Surface generation on titanium alloy through powder-mixed electric discharge machining with the focus on bioimplant applications

Abstract

AbstractThe inflammation around poorly osseointegrated bioimplant is one of the root causes of its failure. Therefore, the biomedical industry constantly strives for new ways to develop bioactive surfaces in permanent implants to enhance the service life. In this regard, implant surface modification at micro/nanoscales is carried out to enrich substrate with higher engineering attributes and biocompatibility. Considering the complexities of post-processing of implants, this study evaluates the potentiality of an integrated process of implant machining and surface modification, namely, powder-mixed electric discharge machining (PMEDM).

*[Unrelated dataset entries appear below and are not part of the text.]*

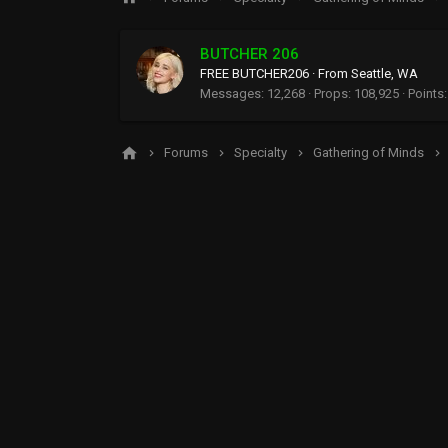
BUTCHER 206
FREE BUTCHER206
·
From
Seattle, WA
Messages
12,268
Props
108,925
Points
Forums
Specialty
Gathering of Minds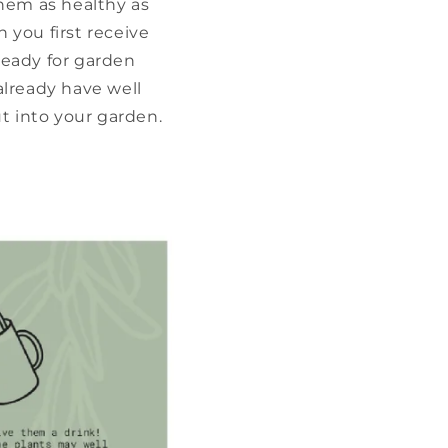
them as healthy as
 you first receive
ready for garden
already have well
t into your garden.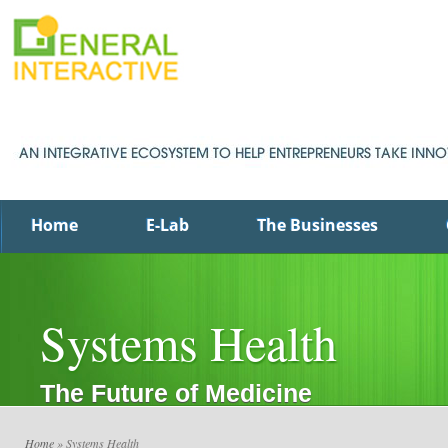
Home
E-Lab
The Businesses
Systems Health
The Future of Medicine
Home
» Systems Health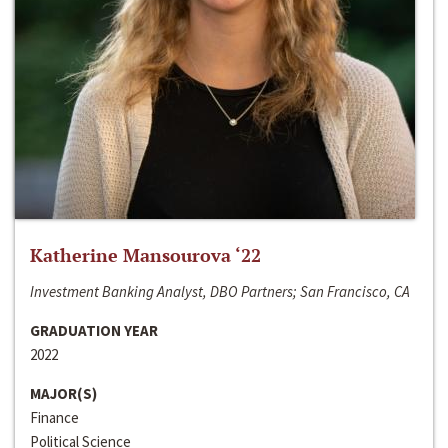
Katherine Mansourova ‘22
Investment Banking Analyst, DBO Partners; San Francisco, CA
GRADUATION YEAR
2022
MAJOR(S)
Finance
Political Science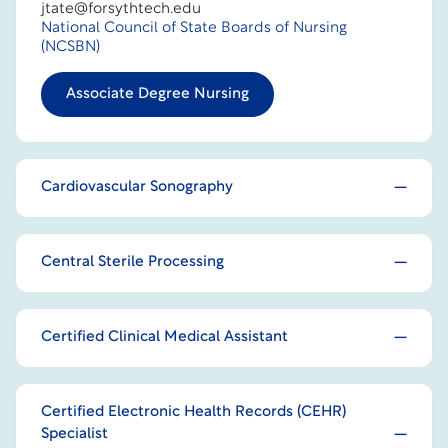
jtate@forsythtech.edu
National Council of State Boards of Nursing
(NCSBN)
Associate Degree Nursing
Cardiovascular Sonography
Central Sterile Processing
Certified Clinical Medical Assistant
Certified Electronic Health Records (CEHR)
Specialist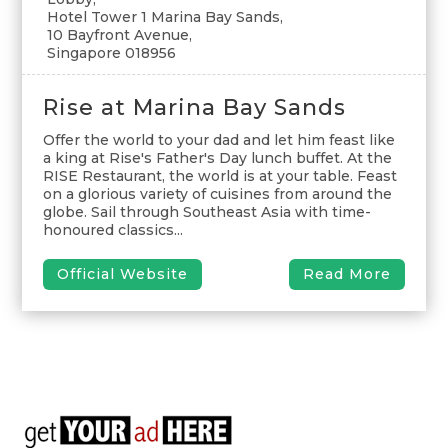
Hotel Tower 1 Marina Bay Sands,
10 Bayfront Avenue,
Singapore 018956
Rise at Marina Bay Sands
Offer the world to your dad and let him feast like
a king at Rise's Father's Day lunch buffet. At the
RISE Restaurant, the world is at your table. Feast
on a glorious variety of cuisines from around the
globe. Sail through Southeast Asia with time-
honoured classics...
Official Website
Read More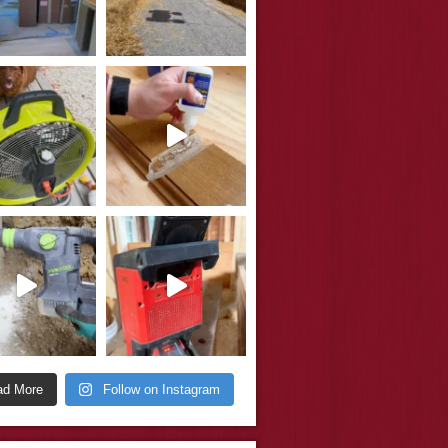
ad More
Follow on Instagram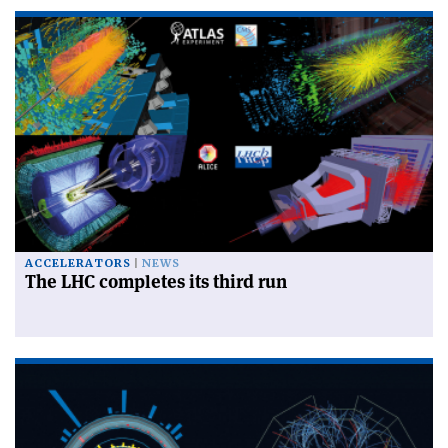
ACCELERATORS
NEWS
The LHC completes its third run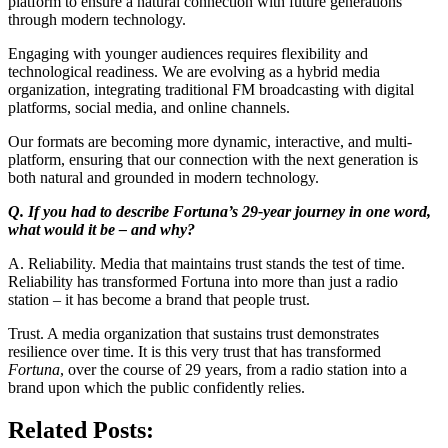
platform to ensure a natural connection with future generations
through modern technology.
Engaging with younger audiences requires flexibility and
technological readiness. We are evolving as a hybrid media
organization, integrating traditional FM broadcasting with digital
platforms, social media, and online channels.
Our formats are becoming more dynamic, interactive, and multi-
platform, ensuring that our connection with the next generation is
both natural and grounded in modern technology.
Q. If you had to describe Fortuna’s 29-year journey in one word,
what would it be – and why?
A. Reliability. Media that maintains trust stands the test of time.
Reliability has transformed Fortuna into more than just a radio
station – it has become a brand that people trust.
Trust. A media organization that sustains trust demonstrates
resilience over time. It is this very trust that has transformed
Fortuna
, over the course of 29 years, from a radio station into a
brand upon which the public confidently relies.
Related Posts: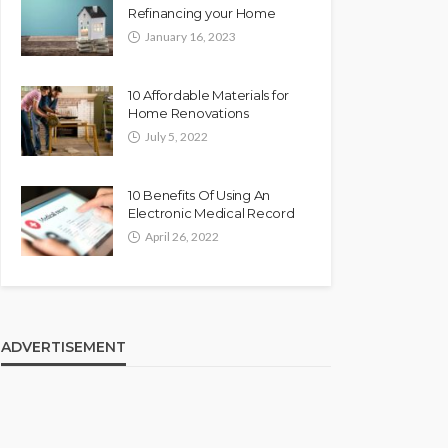
Refinancing your Home
January 16, 2023
10 Affordable Materials for
Home Renovations
July 5, 2022
10 Benefits Of Using An
Electronic Medical Record
April 26, 2022
ADVERTISEMENT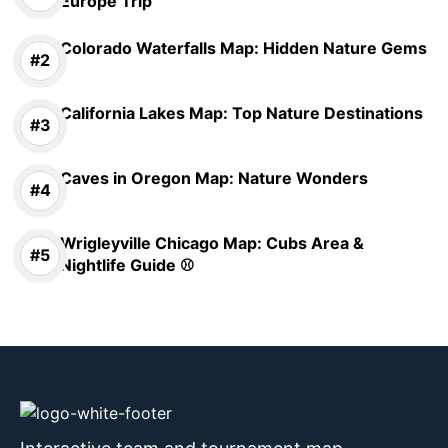
Europe Trip
Colorado Waterfalls Map: Hidden Nature Gems
California Lakes Map: Top Nature Destinations
Caves in Oregon Map: Nature Wonders
Wrigleyville Chicago Map: Cubs Area &
Nightlife Guide ⚾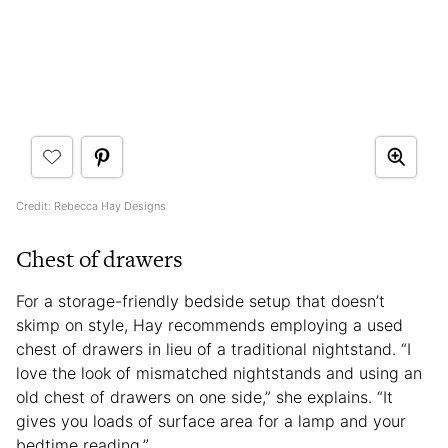
Credit: Rebecca Hay Designs
Chest of drawers
For a storage-friendly bedside setup that doesn’t
skimp on style, Hay recommends employing a used
chest of drawers in lieu of a traditional nightstand. “I
love the look of mismatched nightstands and using an
old chest of drawers on one side,” she explains. “It
gives you loads of surface area for a lamp and your
bedtime reading.”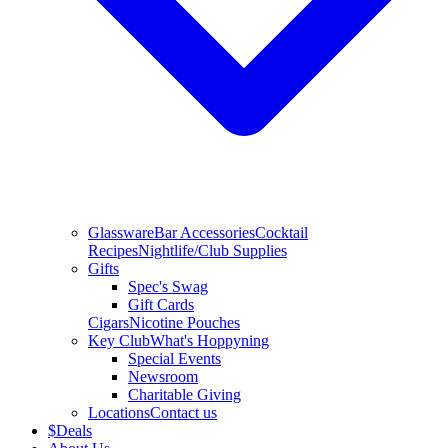
Glassware
Bar Accessories
Cocktail
Recipes
Nightlife/Club Supplies
Gifts
Spec's Swag
Gift Cards
Cigars
Nicotine Pouches
Key Club
What's Hoppyning
Special Events
Newsroom
Charitable Giving
Locations
Contact us
$
Deals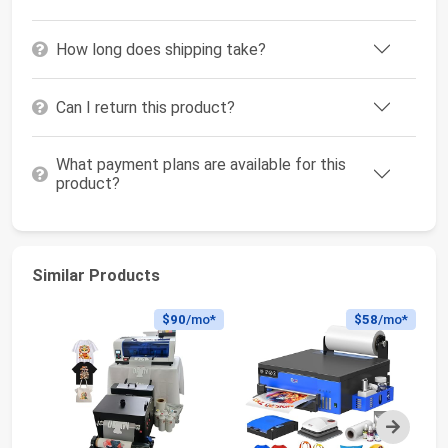
How long does shipping take?
Can I return this product?
What payment plans are available for this
product?
Similar Products
$90
/mo*
$58
/mo*
Next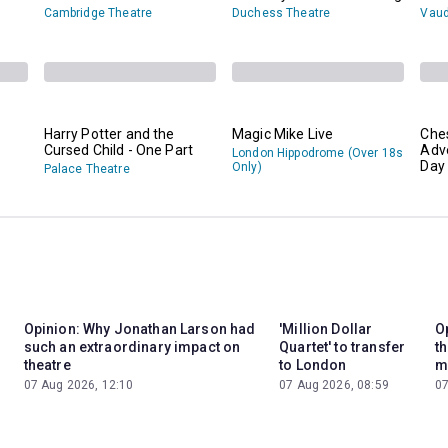
Cambridge Theatre
Duchess Theatre
Vaud
Harry Potter and the
Magic Mike Live
Che
Cursed Child - One Part
Adv
London Hippodrome (Over 18s
Day 
Only)
Palace Theatre
Opinion: Why Jonathan Larson had
'Million Dollar
Op
such an extraordinary impact on
Quartet' to transfer
t
theatre
to London
m
07 Aug 2026, 12:10
07 Aug 2026, 08:59
07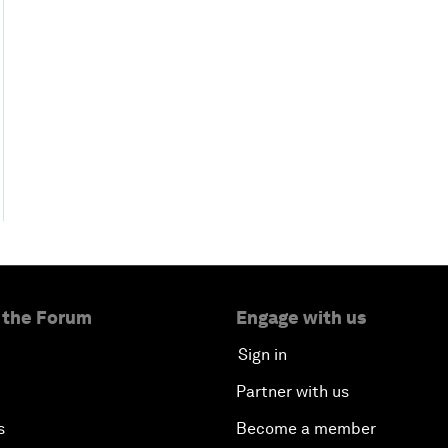
 the Forum
Engage with us
Sign in
Partner with us
s
Become a member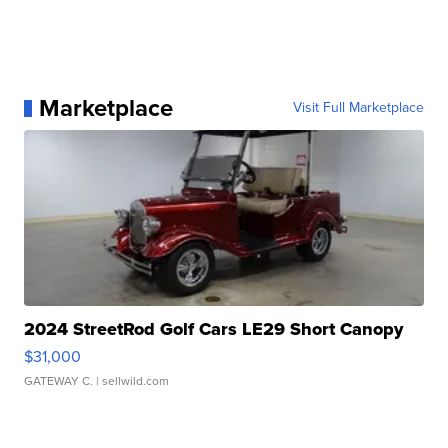
Marketplace
Visit Full Marketplace
2024 StreetRod Golf Cars LE29 Short Canopy
$31,000
GATEWAY C.
| sellwild.com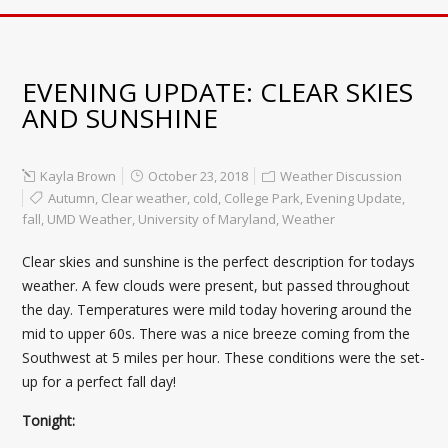
EVENING UPDATE: CLEAR SKIES
AND SUNSHINE
Kayla Brown
October 23, 2018
Weather Discussion
Autumn
,
Clear weather
,
cold
,
College Park
,
Evening Update
,
fall
,
UMD Weather
,
University of Maryland
,
Weather
Clear skies and sunshine is the perfect description for todays
weather. A few clouds were present, but passed throughout
the day. Temperatures were mild today hovering around the
mid to upper 60s. There was a nice breeze coming from the
Southwest at 5 miles per hour. These conditions were the set-
up for a perfect fall day!
Tonight: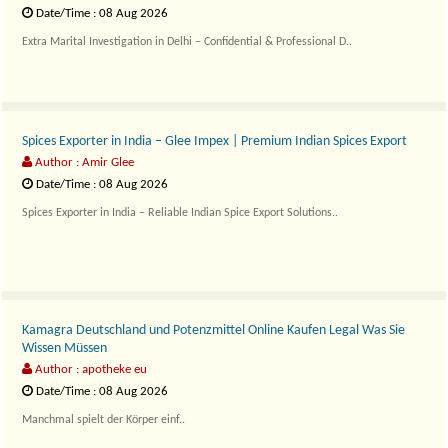
Date/Time : 08 Aug 2026
Extra Marital Investigation in Delhi – Confidential & Professional D..
Spices Exporter in India – Glee Impex | Premium Indian Spices Export
Author : Amir Glee
Date/Time : 08 Aug 2026
Spices Exporter in India – Reliable Indian Spice Export Solutions..
Kamagra Deutschland und Potenzmittel Online Kaufen Legal Was Sie
Wissen Müssen
Author : apotheke eu
Date/Time : 08 Aug 2026
Manchmal spielt der Körper einf..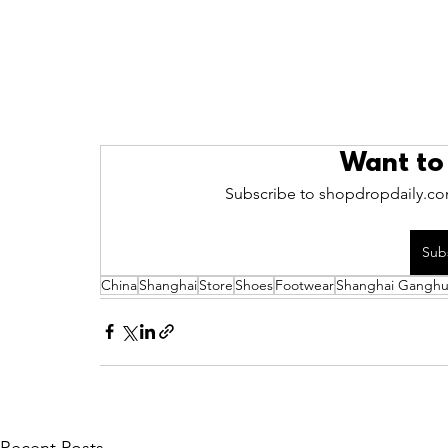
Want to
Subscribe to shopdropdaily.com
Sub
China
Shanghai
Store
Shoes
Footwear
Shanghai Ganghui
Recent Posts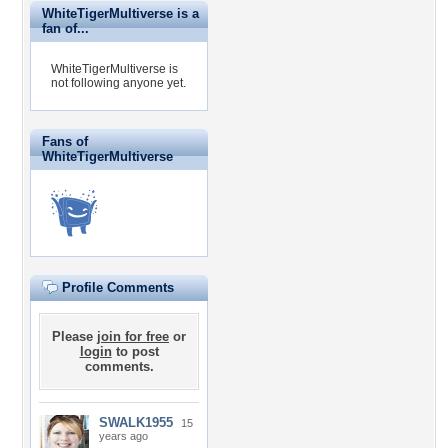
WhiteTigerMultiverse is a
fan of...
WhiteTigerMultiverse is
not following anyone yet.
Fans of
WhiteTigerMultiverse
Profile Comments
Please
join for free
or
login
to post
comments.
SWALK1955
15
years ago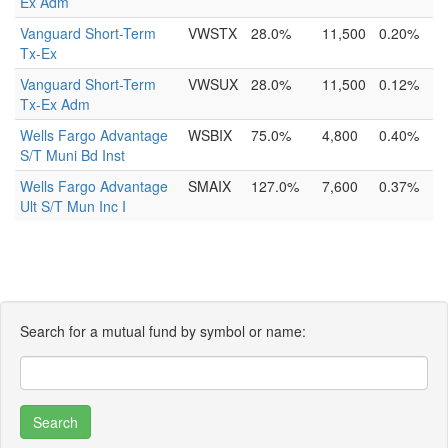
Ex Adm
Vanguard Short-Term
VWSTX
28.0%
11,500
0.20%
Tx-Ex
Vanguard Short-Term
VWSUX
28.0%
11,500
0.12%
Tx-Ex Adm
Wells Fargo Advantage
WSBIX
75.0%
4,800
0.40%
S/T Muni Bd Inst
Wells Fargo Advantage
SMAIX
127.0%
7,600
0.37%
Ult S/T Mun Inc I
Search for a mutual fund by symbol or name: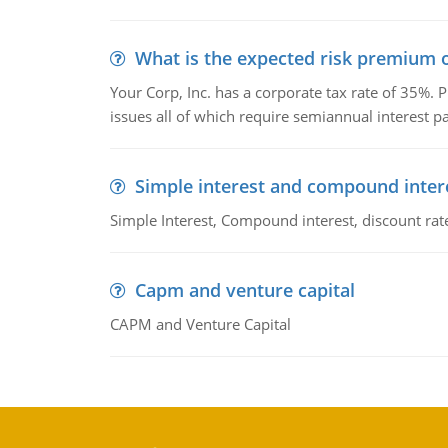
What is the expected risk premium o
Your Corp, Inc. has a corporate tax rate of 35%. P
issues all of which require semiannual interest 
Simple interest and compound inter
Simple Interest, Compound interest, discount rate,
Capm and venture capital
CAPM and Venture Capital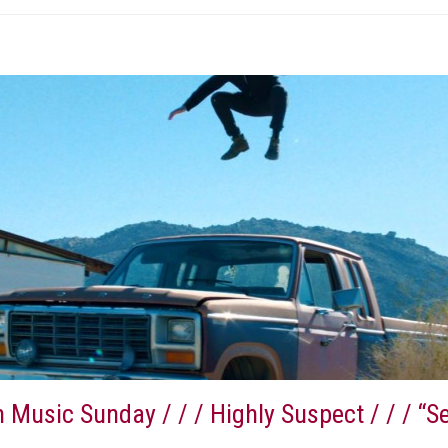
 Music Sunday / / / Highly Suspect / / / “S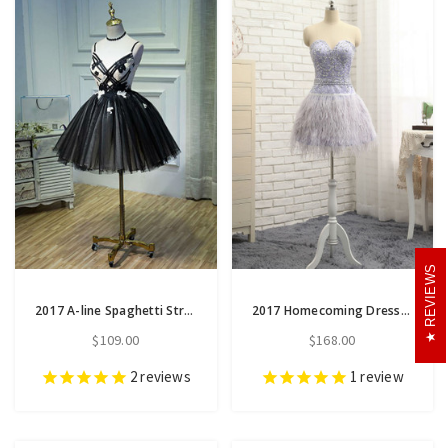
REVIEWS
2017 A-line Spaghetti Straps Tulle Short Prom Dress Homecoming Dress
2017 Homecoming Dresses A-line Sweetheart Short Mini Feather
$109.00
$168.00
2
reviews
1
review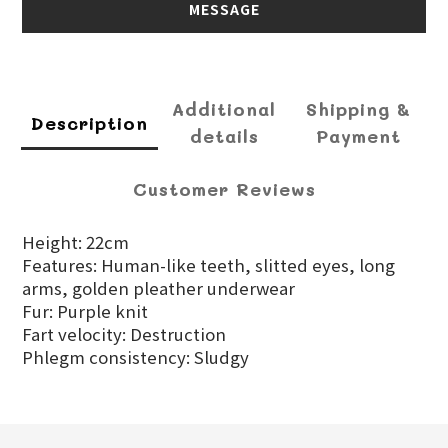
MESSAGE
Additional
Shipping &
Description
details
Payment
Customer Reviews
Height: 22cm
Features: Human-like teeth, slitted eyes, long
arms, golden pleather underwear
Fur: Purple knit
Fart velocity: Destruction
Phlegm consistency: Sludgy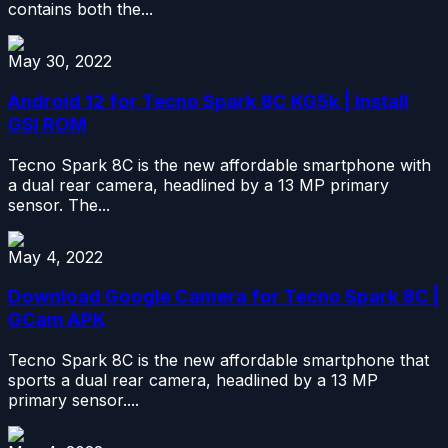
contains both the...
May 30, 2022
Android 12 for Tecno Spark 8C KG5k | Install
GSI ROM
Tecno Spark 8C is the new affordable smartphone with
a dual rear camera, headlined by a 13 MP primary
sensor. The...
May 4, 2022
Download Google Camera for Tecno Spark 8C |
GCam APK
Tecno Spark 8C is the new affordable smartphone that
sports a dual rear camera, headlined by a 13 MP
primary sensor....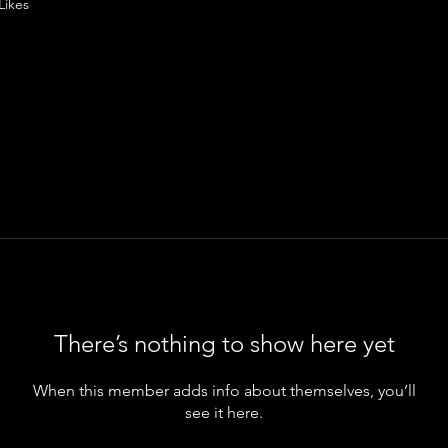
Likes
There’s nothing to show here yet
When this member adds info about themselves, you’ll
see it here.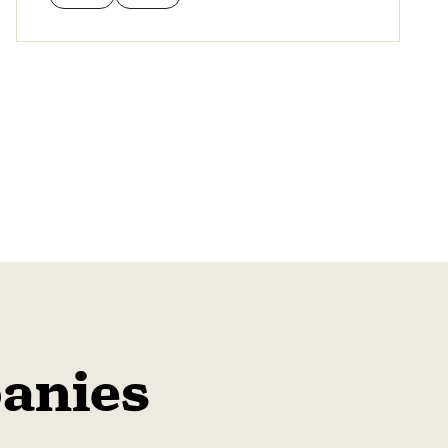
anies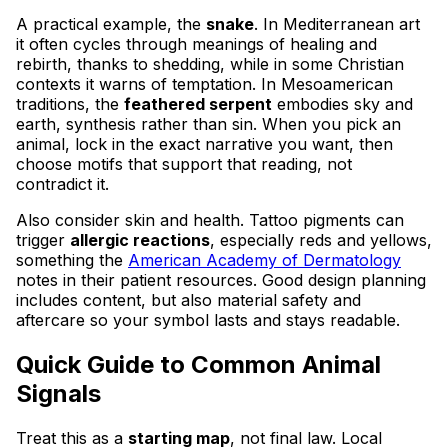
A practical example, the
snake
. In Mediterranean art
it often cycles through meanings of healing and
rebirth, thanks to shedding, while in some Christian
contexts it warns of temptation. In Mesoamerican
traditions, the
feathered serpent
embodies sky and
earth, synthesis rather than sin. When you pick an
animal, lock in the exact narrative you want, then
choose motifs that support that reading, not
contradict it.
Also consider skin and health. Tattoo pigments can
trigger
allergic reactions
, especially reds and yellows,
something the
American Academy of Dermatology
notes in their patient resources. Good design planning
includes content, but also material safety and
aftercare so your symbol lasts and stays readable.
Quick Guide to Common Animal
Signals
Treat this as a
starting map
, not final law. Local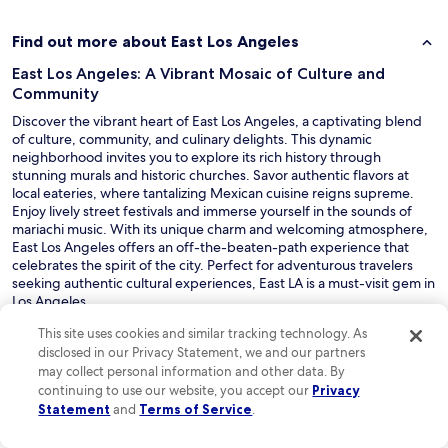
s
e
t
Find out more about East Los Angeles
o
East Los Angeles: A Vibrant Mosaic of Culture and
m
a
Community
n
Discover the vibrant heart of East Los Angeles, a captivating blend
y
of culture, community, and culinary delights. This dynamic
o
neighborhood invites you to explore its rich history through
f
stunning murals and historic churches. Savor authentic flavors at
t
local eateries, where tantalizing Mexican cuisine reigns supreme.
h
Enjoy lively street festivals and immerse yourself in the sounds of
e
mariachi music. With its unique charm and welcoming atmosphere,
a
East Los Angeles offers an off-the-beaten-path experience that
r
celebrates the spirit of the city. Perfect for adventurous travelers
e
seeking authentic cultural experiences, East LA is a must-visit gem in
a
Los Angeles.
s
Read Less
a
This site uses cookies and similar tracking technology. As
t
Discover great hotels near East Los Angeles
disclosed in our Privacy Statement, we and our partners
t
may collect personal information and other data. By
East Los Angeles offers a range of hotel accommodations, from
r
continuing to use our website, you accept our
Privacy
budget-friendly options to more luxurious stays. You'll find cozy
a
Statement
and
Terms of Service
.
motels and boutique hotels, as well as convenient access to popular
c
attractions in the greater Los Angeles area, including Hollywood.
t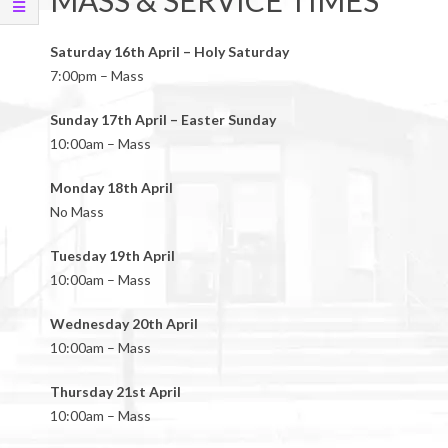
MASS & SERVICE TIMES
Saturday 16th April – Holy Saturday
7:00pm – Mass
Sunday 17th April – Easter Sunday
10:00am – Mass
Monday 18th April
No Mass
Tuesday 19th April
10:00am – Mass
Wednesday 20th April
10:00am – Mass
Thursday 21st April
10:00am – Mass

Ti6Al4V ELI implant material, as substrate, is machined under two distinct (Si, SiC) mixed additive conditions using a full factorial design of experiments. The surface quality, surface morphology, recast layer depth, surface chemistry, and work hardening have been holistically investigated. The bioactivity analysis of machined surfaces shows more porosity in the case of Si powder particles (200 to 400 nm) compared to SiC (100 to 250 nm). Furthermore, the study optimized the process parameters for minimum roughness and recast layer depth considering 5 g/L powder concentration, 5A pulse current, 50 µs pulse on time for Si, and 100 µs pulse on time for SiC. A comprehensive review of surface features based on process physical science is established, and nanoscale surface topography influencing protein absorption is analyzed.